Rao and Katsas were appointed by Trump and Henderson was appointed by George H.W. Bush.
Katsas, who wrote a concurring opinion, said 2,219 records were stored on the phone, including 1,508 with individuals outside the House of Representatives. The latter are the records Howell must review.
Perry has argued the latter messages deal with “informal factfinding” about the 2020 election and modifying election procedures, Katsas wrote. These are the records Howell will have to review, to determine whether they were “necessary to preserve the integrity of the legislative process.”
“The privilege claims asserted by Representative Perry are substantially overbroad,” Katsas wrote. “Many of the disputed records involve communications through which he sought to influence the conduct of officials outside the Congress—Executive Branch officials, state legislative officials, and campaign officials.”
The House committee that investigated the Capitol attack on Jan. 6, 2021, found Perry tried to help Trump overturn the election results. But Perry has not been charged with Trump.
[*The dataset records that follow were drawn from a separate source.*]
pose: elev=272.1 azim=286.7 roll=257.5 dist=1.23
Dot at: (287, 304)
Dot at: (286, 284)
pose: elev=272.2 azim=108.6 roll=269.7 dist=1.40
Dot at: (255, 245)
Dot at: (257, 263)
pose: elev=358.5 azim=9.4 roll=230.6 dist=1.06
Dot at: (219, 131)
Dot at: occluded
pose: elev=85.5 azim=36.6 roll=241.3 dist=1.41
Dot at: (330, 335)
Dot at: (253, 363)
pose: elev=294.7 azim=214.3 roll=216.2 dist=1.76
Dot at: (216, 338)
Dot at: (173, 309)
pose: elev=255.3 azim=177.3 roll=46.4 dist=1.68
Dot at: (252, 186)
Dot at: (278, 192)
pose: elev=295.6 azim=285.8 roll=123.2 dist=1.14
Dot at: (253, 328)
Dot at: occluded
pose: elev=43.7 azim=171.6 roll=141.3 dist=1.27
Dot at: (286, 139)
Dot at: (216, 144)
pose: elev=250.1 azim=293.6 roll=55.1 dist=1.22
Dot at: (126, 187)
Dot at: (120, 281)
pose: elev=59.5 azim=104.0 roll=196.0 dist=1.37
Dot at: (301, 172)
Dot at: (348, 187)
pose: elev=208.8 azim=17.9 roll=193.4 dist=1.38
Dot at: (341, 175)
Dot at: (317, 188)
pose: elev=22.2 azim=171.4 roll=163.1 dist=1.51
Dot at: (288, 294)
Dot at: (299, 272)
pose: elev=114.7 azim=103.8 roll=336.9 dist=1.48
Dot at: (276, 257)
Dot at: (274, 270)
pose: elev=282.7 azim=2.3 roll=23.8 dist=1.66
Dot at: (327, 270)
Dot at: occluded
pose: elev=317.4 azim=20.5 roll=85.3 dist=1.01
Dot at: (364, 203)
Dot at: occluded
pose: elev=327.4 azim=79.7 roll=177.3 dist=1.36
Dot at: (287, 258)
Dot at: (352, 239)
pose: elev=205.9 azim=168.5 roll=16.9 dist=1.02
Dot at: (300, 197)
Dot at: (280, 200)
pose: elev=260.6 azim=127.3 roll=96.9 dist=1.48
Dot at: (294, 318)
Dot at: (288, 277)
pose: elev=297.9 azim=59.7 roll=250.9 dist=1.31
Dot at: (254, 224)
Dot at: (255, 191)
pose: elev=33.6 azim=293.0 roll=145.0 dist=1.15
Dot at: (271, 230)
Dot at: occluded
Perry introduced Jeffrey Clark, who was then an assistant attorney general, to Trump after the 2020 election. Clark has been indicted with Trump on charges he drafted a letter to state legislative leaders in a half-dozen states for the attorney general to sign urging them to reject electors for President Joe Biden because of debunked concerns about election fraud. Clark has pleaded not guilty.
Perry texted Mark Meadows, then White House chief of staff, repeatedly Dec. 26 to 28, 2020, pressing for Clark to be elevated within the department. Trump considered appointing Clark as attorney general in early January 2021 but didn’t follow through after top lawyers in the Justice Department and White House counsel’s office threatened to resign.
On Dec. 27, Perry called Acting Deputy Attorney General Richard Donoghue, to criticize the FBI and to say Clark “would do something about this,” according to Donoghue.